“Relax, nothing is under control,” came the words through the loudspeakers, sparking the electricity in the air at last weekend’s Create:Fixate event. British DJ Adam Freeland had just plugged in and lit a jumble of wires and screens and buttons, and as the music began to fill the space beneath the open Downtown Los Angeles sky, things were about to ignite.
The hours before had been a barrage on the senses. The Premiere Events Center, a large warehouse space in the less populous area of downtown, had been filled with art and sculpture and music done by emerging as well as established artists. Curated and produced by Michelle Berc, the theme was “Wisdom Within Us,” and artists were asked to create a piece of art based around their favorite quote for a special collection of new creations.
As Freeland’s song continued, my date and I tried to choke down our heavily-poured vodka drinks in near perfect unison, sensing that there would be some dancing, some expression of energy, some fucking jumping up and down to come soon.
We had walked around the exhibition, carefully noting which of the pieces we liked the most. She liked a multi-paneled work entitled “Jewel-Osco,” which was an installment named after drug stores (or supermarkets), and featured connected string across canvas to nails, in careful geometric precision. I was more attracted to works which resembled Banksy and Ralph Steadman, by Treiops Treyfid and David Phillips, respectively. Some people like replicas of fruit, or peaceful nature scenes, but I’ll take naked cardboard people surrounded by junk mail any time.

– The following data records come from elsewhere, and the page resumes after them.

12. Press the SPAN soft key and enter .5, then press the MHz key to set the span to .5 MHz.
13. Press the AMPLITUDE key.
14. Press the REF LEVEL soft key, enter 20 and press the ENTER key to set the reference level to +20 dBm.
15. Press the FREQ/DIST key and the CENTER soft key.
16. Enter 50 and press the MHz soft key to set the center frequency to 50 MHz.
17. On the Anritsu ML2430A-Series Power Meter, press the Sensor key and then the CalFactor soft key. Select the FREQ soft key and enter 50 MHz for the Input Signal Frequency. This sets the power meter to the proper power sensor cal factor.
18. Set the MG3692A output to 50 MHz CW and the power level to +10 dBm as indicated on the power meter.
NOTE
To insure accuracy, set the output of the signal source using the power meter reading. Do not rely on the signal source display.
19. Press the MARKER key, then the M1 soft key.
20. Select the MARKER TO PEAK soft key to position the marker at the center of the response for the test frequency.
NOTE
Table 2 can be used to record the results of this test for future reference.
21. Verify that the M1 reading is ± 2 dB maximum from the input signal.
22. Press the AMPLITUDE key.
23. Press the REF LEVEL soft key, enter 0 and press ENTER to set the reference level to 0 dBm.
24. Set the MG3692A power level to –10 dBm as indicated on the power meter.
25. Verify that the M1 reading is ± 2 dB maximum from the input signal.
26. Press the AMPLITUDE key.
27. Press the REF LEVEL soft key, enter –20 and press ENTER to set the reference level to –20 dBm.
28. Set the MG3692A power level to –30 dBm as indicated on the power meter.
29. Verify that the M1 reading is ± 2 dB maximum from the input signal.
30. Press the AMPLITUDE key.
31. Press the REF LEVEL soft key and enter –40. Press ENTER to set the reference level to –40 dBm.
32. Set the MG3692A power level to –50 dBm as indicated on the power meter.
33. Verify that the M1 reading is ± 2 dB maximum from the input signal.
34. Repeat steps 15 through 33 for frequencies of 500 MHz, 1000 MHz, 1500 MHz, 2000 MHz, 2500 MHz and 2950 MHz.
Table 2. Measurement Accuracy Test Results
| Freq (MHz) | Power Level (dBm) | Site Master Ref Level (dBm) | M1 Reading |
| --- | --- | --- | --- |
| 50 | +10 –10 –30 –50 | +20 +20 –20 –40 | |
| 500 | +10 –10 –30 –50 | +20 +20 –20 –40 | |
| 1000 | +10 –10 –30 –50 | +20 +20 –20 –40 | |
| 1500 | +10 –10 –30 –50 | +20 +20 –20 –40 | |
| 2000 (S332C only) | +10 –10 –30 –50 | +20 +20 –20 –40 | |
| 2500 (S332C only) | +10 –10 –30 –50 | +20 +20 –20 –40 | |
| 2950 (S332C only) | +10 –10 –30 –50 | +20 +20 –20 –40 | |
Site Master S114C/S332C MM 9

“Under Control” gave in to a fever pitch, and the screens high on the wall next to Freeland came to life as we started moving to the beats. Two guys who call themselves “Museum of Traffic,” wearing giant Bono-sized Fly shades and blankets (one of them Superman themed) ran the visuals from a corner booth. They looked as if they’d just come from Burning Man, and their lights flashed and flickered on the walls outside of the warehouse.
Just before Adam came out, we had watched a band called the Love Grenades play an amazing set back inside. What started as background music as we wandered through exhibits and took silly photos on an electronic postcard kiosk became a focal point, and we watched singer Liz Wight dance between the crowd in her ripped tights as she sang.
Adam Freeland is a DJ, but also a rock star. He plays the crowd every bit as much as any lead guitarist, and throws in snippets of his back catalogue to satisfy the trainspotters. It’s no surprise that he’s about to embark on a tour with his band to support his upcoming album, “Cope.”
In a time where it really does seem as if “nothing is under control,” you’d never have known we were in a credit crunch by looking in at Create:Fixate. Perhaps even in desperate times, art continues to thrive.